Since Texas enacted the law, which requires a physician to have admitting privileges at an appropriately equipped hospital within 30 miles, a third of clinics in the state have been closed, leaving 19 for a population of 26 million.
Once the ambulatory surgical center regulation goes into effect on September 1, only about six abortion clinics would likely be able to meet all of the new requirements, Planned Parenthood said. The six would be in San Antonio, Houston, Austin, Dallas and Fort Worth.
“Women may have the right to legal abortion in theory, but in practice, this right is vanishing for many women in Texas,” Planned Parenthood South Texas spokeswoman Mara Posada said on Thursday.
More states have passed abortion restrictions during the last two years than in the previous decade, according to the Guttmacher Institute, a research group supporting the right to abortion whose reports are cited by both sides in the debate.

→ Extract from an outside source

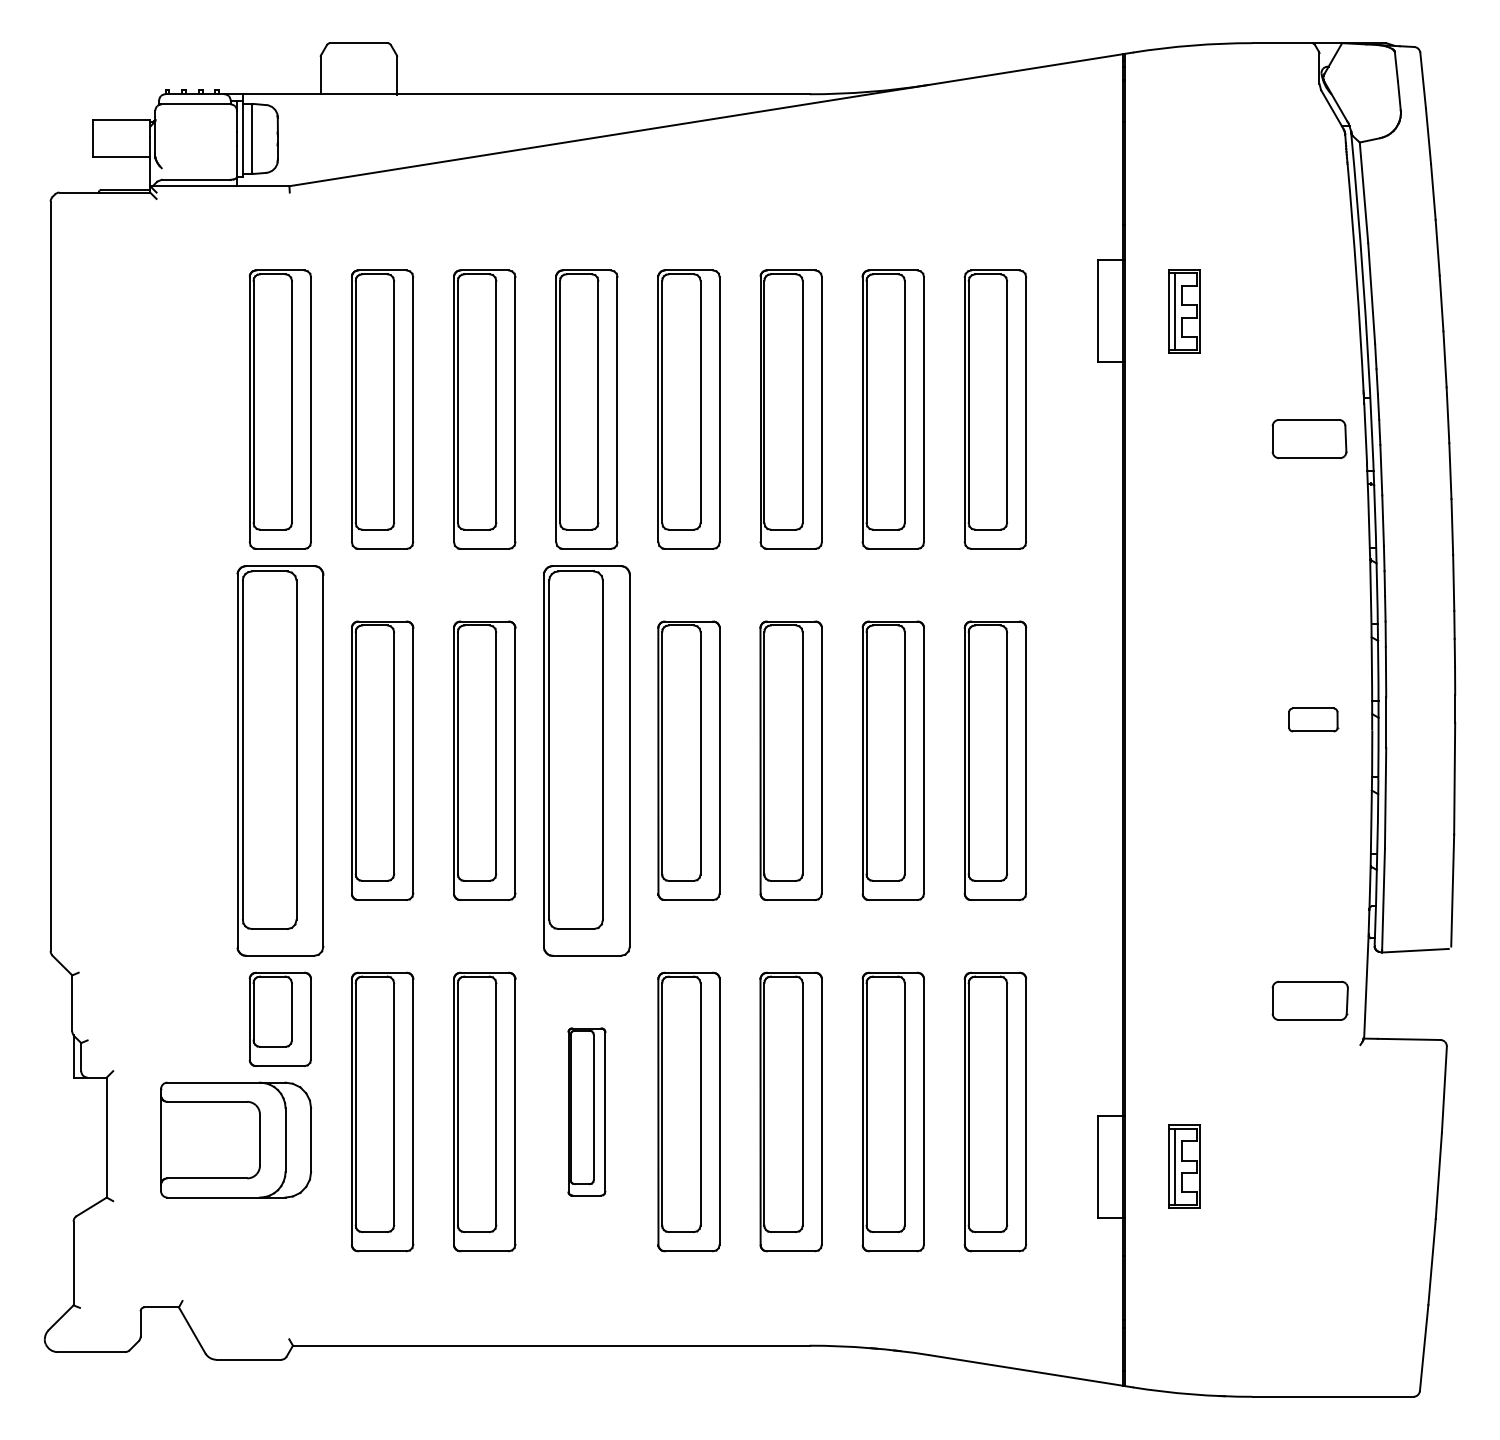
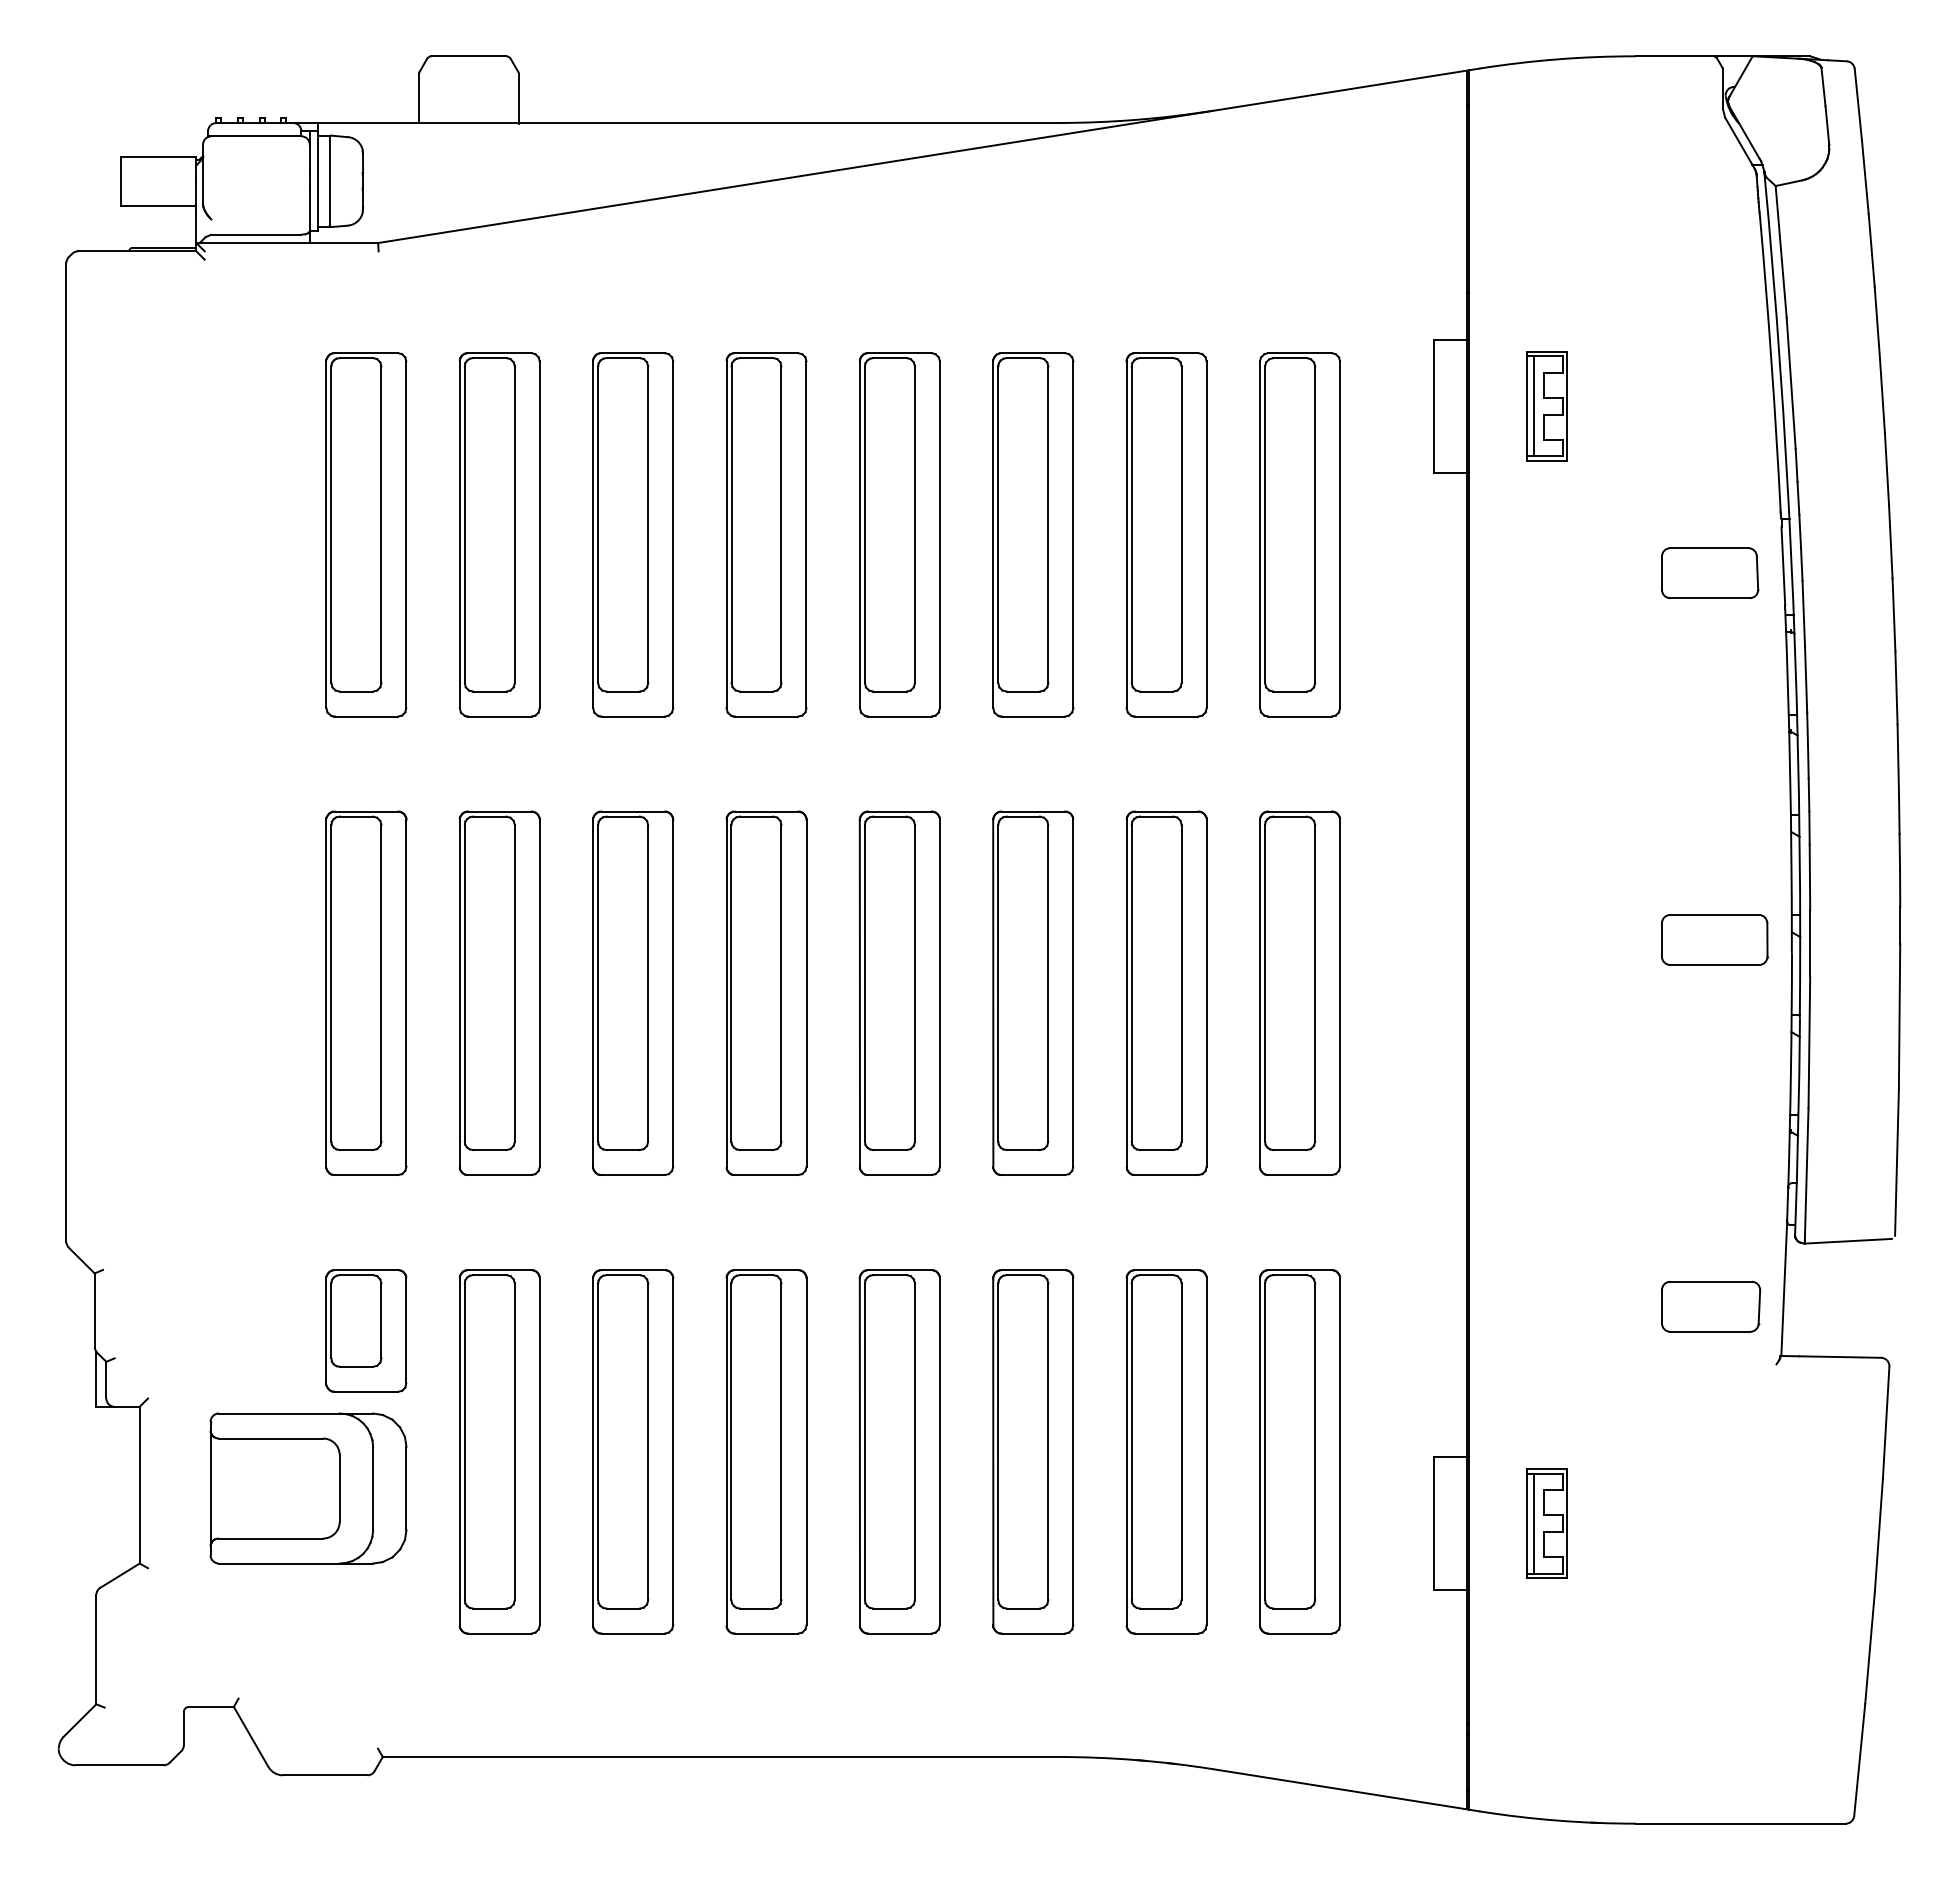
part: (1313, 719) -> (1715, 939), size x1.67
part: (280, 760) -> (366, 992), size x0.71
part: (586, 760) -> (766, 992), size x0.71
part: (586, 1111) -> (766, 1451), size x1.67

Texas, seen as an incubator of conservative policies, has garnered a great deal of attention because its regulations have so far survived court challenges while many others have not.
“Texas has shown to other states what happens when restrictions are allowed to go into effect,” said Elizabeth Nash, state issues manager for the Guttmacher Institute.
Two neighboring states - Oklahoma and Louisiana - are proposing similar admitting privileges restrictions, with the Oklahoma House of Representatives approving the measure by a wide margin last month.
Last year, Texas was one of four states that adopted an admitting privileges requirement. Alabama and Wisconsin laws are currently blocked by pending litigation. North Dakota’s only abortion facility was able to secure admitting privileges and remain open, the Guttmacher Institute said.
Admitting privileges allow a doctor, who is typically recognized as a staff member of a hospital, to admit a patient to that facility. It is common sense to make that a requirement for abortion providers, according to Joe Pojman, director of the anti-abortion group, Texas Alliance for Life.
“In the event of a serious complication from an abortion, the physician should be able to follow the patient to the emergency room to continue caring for his or her patient,” Pojman said.
The provisions effectively shut down many abortion clinics in rural areas in Texas, a large state where hospitals are far removed from many clinics.
The Texas Hospital Association, which represents more the 400 hospitals, called the restrictions unnecessary because women experiencing abortion complications already can go to a hospital emergency room and be treated.